Items from a data source
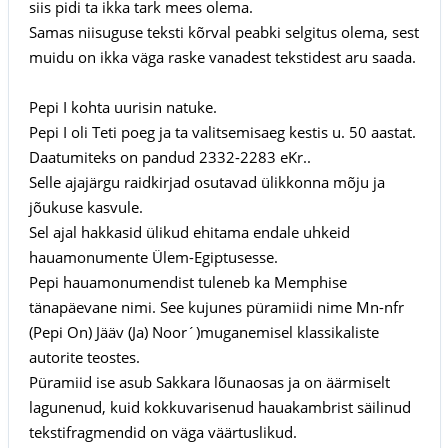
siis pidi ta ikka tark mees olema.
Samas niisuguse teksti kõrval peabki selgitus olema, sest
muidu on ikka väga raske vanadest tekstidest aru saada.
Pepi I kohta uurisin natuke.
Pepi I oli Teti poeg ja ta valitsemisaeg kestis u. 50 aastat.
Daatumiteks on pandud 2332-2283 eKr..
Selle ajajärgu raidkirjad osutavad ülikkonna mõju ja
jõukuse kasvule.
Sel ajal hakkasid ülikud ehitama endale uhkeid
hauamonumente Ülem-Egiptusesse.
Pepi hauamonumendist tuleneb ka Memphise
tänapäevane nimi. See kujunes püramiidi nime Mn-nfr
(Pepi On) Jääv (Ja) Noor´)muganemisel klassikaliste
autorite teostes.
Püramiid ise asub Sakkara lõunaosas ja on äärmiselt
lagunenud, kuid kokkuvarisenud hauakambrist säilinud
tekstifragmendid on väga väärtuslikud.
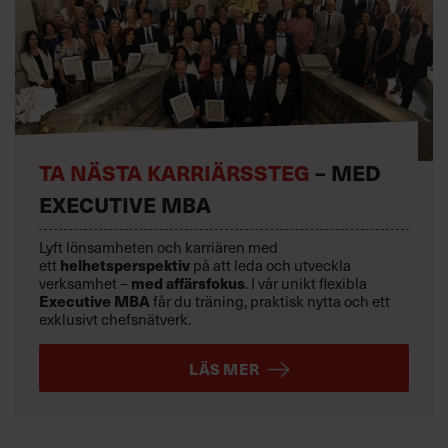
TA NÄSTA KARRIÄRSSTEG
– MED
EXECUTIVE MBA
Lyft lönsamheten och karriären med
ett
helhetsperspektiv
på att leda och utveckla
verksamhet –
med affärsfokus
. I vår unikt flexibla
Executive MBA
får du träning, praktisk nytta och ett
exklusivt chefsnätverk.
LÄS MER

* * *

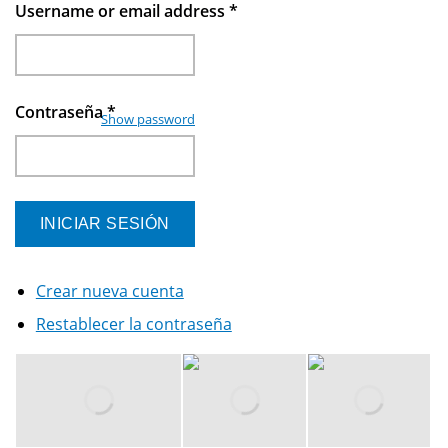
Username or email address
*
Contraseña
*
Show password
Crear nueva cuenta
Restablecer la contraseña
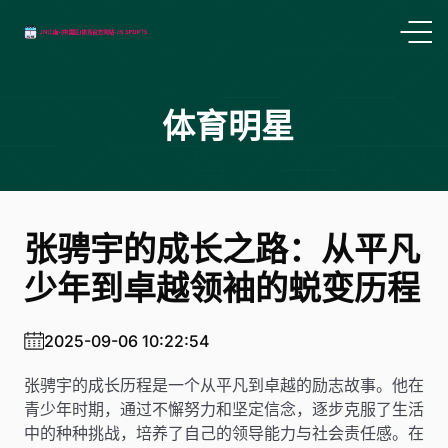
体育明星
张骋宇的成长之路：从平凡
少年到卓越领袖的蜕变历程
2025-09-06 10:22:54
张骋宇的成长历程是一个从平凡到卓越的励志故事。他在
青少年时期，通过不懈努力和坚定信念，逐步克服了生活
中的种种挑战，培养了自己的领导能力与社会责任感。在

==

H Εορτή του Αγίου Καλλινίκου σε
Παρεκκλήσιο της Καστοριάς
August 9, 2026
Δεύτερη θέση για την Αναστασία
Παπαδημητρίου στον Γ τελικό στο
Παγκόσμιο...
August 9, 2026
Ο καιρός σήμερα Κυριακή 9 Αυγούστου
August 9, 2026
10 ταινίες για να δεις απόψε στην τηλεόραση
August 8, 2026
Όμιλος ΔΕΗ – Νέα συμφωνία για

Exercise details: Working through the entries above, copy every line in which "väga" is found.

Written response:
muidu on ikka väga raske vanadest tekstidest aru saada.
tekstifragmendid on väga väärtuslikud.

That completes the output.